Back on the hop-on-hop-off bus, we headed over to Kilmainham Gaol, a huge Victorian prison. The guided tour was okay -- not great. There were too many people in our group, and we were all crammed into small spaces. Our group included a large party of teenage Germans, who were quite loud and pushy. First, we were lead into the chapel, where there was a screen, and what we thought would be a fillum (again). However it was just a slideshow, which didn't have the same somnolent effect on us. Only fillums make us sleepy. The main prison block is architecturally stunning, with scrolled iron catwalks and staircases right out of Shawshank Redemption. Our guide told us some interesting stories of conditions in famine-era Dublin and the execution of the leaders of the Easter Rising.
At this point DM and I were pretty anxious to get some lunch since it was past 2:00pm. On the bus ride to Temple Bar, where we would eat lunch, we drove through Phoenix park, one of the largest parks in Europe, and saw a herd of red deer, many of them with a large rack of horns, grazing in the fields very close to the road.
Since planning this trip, I have wanted to try a traditional Irish dish called boxty, which is a potato pancake stuffed with meat and other items. We went to Gallagher's Boxty House in Temple Bar, where DM had the chicken boxty with smoked bacon and leek cream sauce, and I had the salmon boxty with dill and cream sauce. They were delicious - like thick crepes. I ate every bite of mine. This was my favorite meal in Ireland and I have had food dreams about it since.
After lunch, we decided to do some shopping on Grafton Street to try to find a gold charm for my charm bracelet. We walked through Temple Bar on our way to the shopping district, and as we passed the main square, we saw a decently dressed older gentleman in slacks, white button down, blazer and loafers flat on his back, asleep on the sidewalk, clearly drunk, next to a street busker singing with his guitar. I took a great picture of it, which I call "Irish Lullabye." It was a few blocks from the Royal Liver Assurance building, which is right next to a pub. Gotta love those Irish.
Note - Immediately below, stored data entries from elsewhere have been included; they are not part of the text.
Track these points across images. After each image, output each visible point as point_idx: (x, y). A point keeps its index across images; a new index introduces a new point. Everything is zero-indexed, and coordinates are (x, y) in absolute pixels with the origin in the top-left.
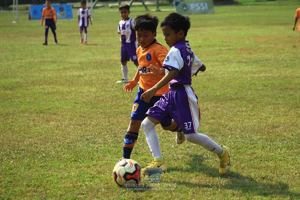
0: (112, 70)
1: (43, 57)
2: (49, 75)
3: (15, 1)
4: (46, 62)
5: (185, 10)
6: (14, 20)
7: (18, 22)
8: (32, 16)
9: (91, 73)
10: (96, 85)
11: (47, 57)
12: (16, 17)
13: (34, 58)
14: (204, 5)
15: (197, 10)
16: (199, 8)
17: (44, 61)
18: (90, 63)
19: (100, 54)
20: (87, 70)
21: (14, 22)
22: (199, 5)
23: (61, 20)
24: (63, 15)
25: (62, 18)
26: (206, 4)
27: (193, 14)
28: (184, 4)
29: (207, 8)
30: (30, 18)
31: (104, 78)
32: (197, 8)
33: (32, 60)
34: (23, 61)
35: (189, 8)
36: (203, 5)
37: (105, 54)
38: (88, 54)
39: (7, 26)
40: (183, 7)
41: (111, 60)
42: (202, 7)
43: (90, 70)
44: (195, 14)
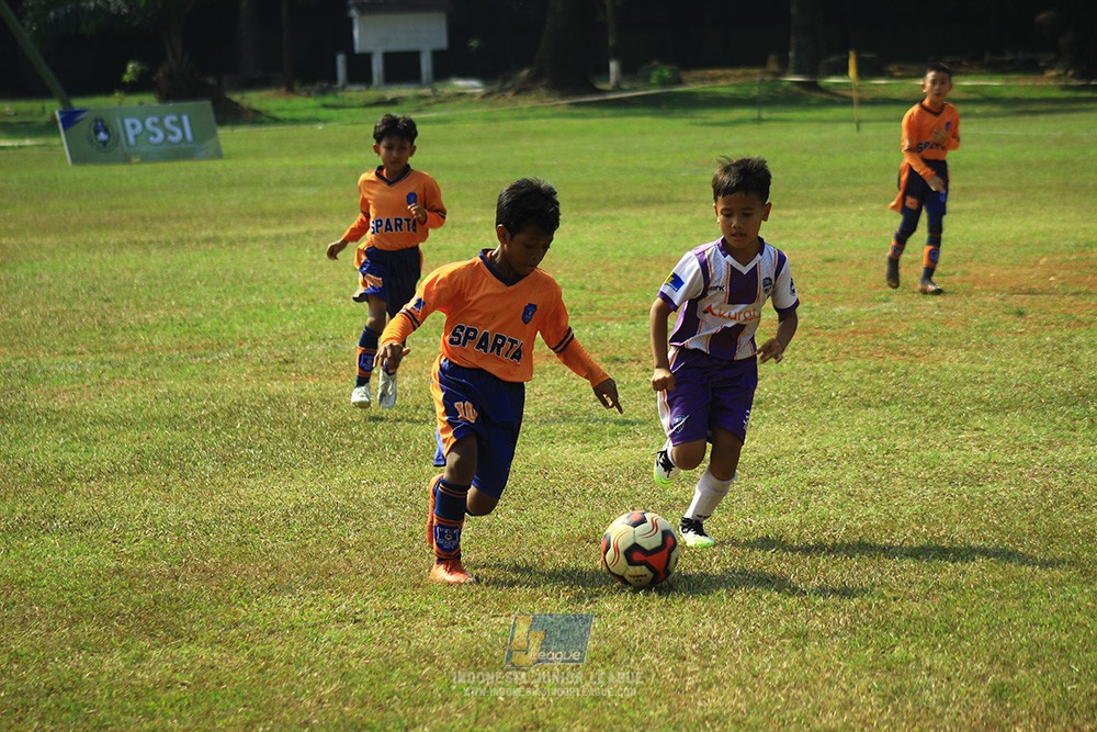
5: (105, 143)
14: (179, 124)
15: (155, 145)
16: (161, 135)
22: (160, 124)
26: (185, 118)
27: (138, 160)
28: (102, 121)
29: (189, 136)
32: (155, 135)
35: (118, 135)
36: (172, 123)
40: (97, 132)
42: (167, 132)
44: (146, 159)
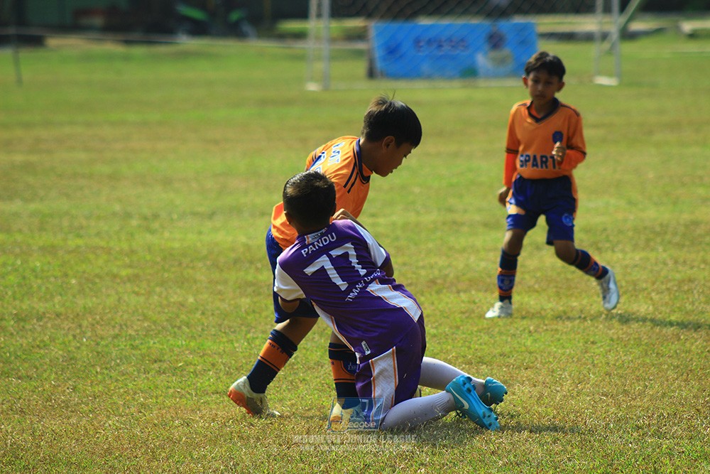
0: (702, 254)
1: (450, 210)
2: (483, 264)
3: (319, 6)
4: (463, 224)
6: (312, 79)
7: (326, 88)
8: (379, 65)
9: (627, 262)
10: (649, 294)
11: (465, 211)
12: (319, 66)
13: (418, 213)
17: (455, 223)
18: (620, 232)
19: (656, 204)
20: (613, 251)
21: (312, 87)
23: (494, 83)
24: (502, 61)
25: (496, 76)
30: (371, 74)
31: (678, 276)
33: (412, 217)
34: (381, 220)
37: (675, 203)
38: (613, 201)
39: (289, 102)
41: (696, 223)
43: (623, 251)
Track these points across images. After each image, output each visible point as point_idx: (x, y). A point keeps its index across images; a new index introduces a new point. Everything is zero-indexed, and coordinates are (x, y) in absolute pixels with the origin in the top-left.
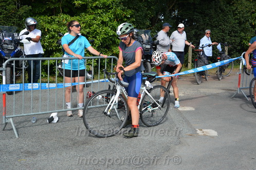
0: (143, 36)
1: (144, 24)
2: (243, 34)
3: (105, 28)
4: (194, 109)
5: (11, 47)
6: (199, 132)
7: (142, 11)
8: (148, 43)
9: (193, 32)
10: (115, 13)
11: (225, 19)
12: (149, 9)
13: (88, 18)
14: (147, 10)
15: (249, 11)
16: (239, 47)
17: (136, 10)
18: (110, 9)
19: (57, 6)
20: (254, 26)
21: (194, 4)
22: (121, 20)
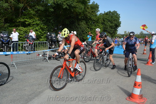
0: (53, 35)
1: (51, 31)
2: (83, 35)
3: (37, 32)
5: (6, 39)
7: (50, 26)
8: (55, 37)
10: (41, 27)
12: (53, 25)
13: (31, 28)
15: (85, 28)
17: (48, 26)
18: (39, 25)
19: (19, 24)
20: (86, 33)
21: (68, 24)
22: (43, 29)
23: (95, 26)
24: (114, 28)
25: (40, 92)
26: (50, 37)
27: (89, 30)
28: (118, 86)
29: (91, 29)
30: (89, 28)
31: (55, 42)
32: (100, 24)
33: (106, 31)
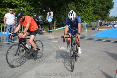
0: (39, 17)
1: (38, 13)
4: (57, 42)
6: (60, 48)
7: (38, 8)
8: (41, 19)
9: (56, 16)
10: (28, 8)
11: (66, 12)
12: (40, 7)
13: (18, 10)
14: (40, 8)
17: (35, 7)
18: (26, 7)
19: (5, 4)
21: (56, 6)
22: (30, 11)
23: (85, 8)
24: (106, 10)
25: (20, 74)
26: (37, 19)
28: (101, 71)
29: (80, 11)
30: (78, 11)
31: (41, 25)
32: (90, 6)
33: (97, 13)
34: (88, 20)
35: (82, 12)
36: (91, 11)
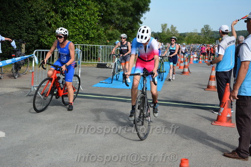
2: (40, 32)
11: (20, 15)
15: (45, 10)
16: (37, 45)
20: (50, 25)
23: (76, 6)
24: (132, 15)
27: (58, 17)
29: (64, 14)
30: (56, 12)
32: (90, 2)
33: (110, 22)
34: (88, 39)
35: (68, 18)
36: (93, 14)
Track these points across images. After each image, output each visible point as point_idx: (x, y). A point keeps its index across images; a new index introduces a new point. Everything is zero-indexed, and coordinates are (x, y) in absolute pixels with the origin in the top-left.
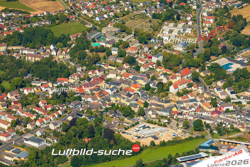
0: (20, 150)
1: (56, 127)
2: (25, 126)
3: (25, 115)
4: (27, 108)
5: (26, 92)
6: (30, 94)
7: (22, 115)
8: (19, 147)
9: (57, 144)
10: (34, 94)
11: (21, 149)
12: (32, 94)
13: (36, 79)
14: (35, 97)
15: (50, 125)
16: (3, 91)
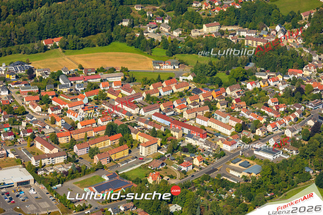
0: (249, 163)
1: (293, 134)
2: (254, 132)
3: (252, 117)
4: (252, 107)
5: (249, 87)
6: (255, 89)
7: (247, 116)
8: (248, 158)
9: (297, 157)
10: (260, 89)
11: (251, 162)
12: (257, 90)
13: (261, 70)
14: (262, 93)
15: (286, 131)
16: (220, 84)
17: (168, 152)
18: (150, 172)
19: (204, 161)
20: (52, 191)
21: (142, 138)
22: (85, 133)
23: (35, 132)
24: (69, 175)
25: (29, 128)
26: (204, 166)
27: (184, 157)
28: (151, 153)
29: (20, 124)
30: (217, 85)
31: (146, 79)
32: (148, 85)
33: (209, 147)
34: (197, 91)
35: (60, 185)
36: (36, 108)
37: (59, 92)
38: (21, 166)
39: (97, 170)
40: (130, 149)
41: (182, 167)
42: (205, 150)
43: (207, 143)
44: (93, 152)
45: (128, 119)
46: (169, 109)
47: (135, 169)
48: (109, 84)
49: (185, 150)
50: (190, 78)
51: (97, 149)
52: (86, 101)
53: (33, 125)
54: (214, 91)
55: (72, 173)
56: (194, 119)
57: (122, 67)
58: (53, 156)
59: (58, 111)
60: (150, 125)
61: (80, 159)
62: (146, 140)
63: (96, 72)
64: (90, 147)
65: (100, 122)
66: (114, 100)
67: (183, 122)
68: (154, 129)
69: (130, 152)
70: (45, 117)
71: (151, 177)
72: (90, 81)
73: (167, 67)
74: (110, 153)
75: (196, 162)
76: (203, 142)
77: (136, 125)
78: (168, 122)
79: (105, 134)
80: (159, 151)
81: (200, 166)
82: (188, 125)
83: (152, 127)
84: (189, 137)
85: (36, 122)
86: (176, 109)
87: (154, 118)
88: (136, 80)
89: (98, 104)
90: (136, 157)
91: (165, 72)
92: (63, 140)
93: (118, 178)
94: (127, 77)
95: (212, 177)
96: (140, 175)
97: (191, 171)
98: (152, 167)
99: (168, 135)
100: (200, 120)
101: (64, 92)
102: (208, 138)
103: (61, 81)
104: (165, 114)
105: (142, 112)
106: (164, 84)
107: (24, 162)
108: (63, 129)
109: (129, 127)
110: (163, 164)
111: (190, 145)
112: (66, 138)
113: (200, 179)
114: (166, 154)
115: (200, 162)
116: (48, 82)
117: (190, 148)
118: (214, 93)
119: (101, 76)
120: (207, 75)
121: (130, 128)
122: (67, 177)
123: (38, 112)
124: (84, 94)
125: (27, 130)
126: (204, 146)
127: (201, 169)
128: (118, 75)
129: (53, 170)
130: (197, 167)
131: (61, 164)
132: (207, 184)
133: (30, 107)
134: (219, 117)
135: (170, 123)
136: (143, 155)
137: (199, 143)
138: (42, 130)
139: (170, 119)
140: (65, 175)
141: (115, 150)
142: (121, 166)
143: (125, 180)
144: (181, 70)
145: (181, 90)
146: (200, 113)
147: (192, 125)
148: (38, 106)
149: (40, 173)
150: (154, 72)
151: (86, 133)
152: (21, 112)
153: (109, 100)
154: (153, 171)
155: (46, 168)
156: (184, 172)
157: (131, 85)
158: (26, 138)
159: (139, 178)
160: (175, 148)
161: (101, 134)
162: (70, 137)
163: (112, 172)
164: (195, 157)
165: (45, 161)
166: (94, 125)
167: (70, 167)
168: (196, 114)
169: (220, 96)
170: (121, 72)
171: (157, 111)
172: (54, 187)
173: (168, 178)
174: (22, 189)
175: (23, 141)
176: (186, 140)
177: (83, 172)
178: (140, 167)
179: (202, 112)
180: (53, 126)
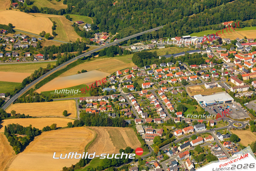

We found a cute gold shamrock for my bracelet and wandered back to the hotel, where I took a nap and DM got her WiFi on downstairs. We left the hotel late for dinner around 8:30pm because of our late lunch, and went back to Temple Bar to eat at The Old Mill, a traditional Irish restaurant/pub. DM and I both ordered the potato and leek soup to start and I had the Caesar salad and DM the chicken pasta carbonara. We went back to the hotel in a light rain to pack and turn in.
Our flight out of Dublin airport was at 9:00m, so we left the hotel at around 6:15 to take a taxi to the airport. Our flight got in to Dallas around 3:00pm Dallas-time. Overall we had a great trip. Obviously, our disasters set us back a bit. The old Irish blessing, "May the road rise up to meet you" has taken on new meaning for DM, and I have a new-found respect for the rental car insurance plans. All in all, though, we had great weather and a lot of amazing Irish adventures. Now, bring on the Mexican food!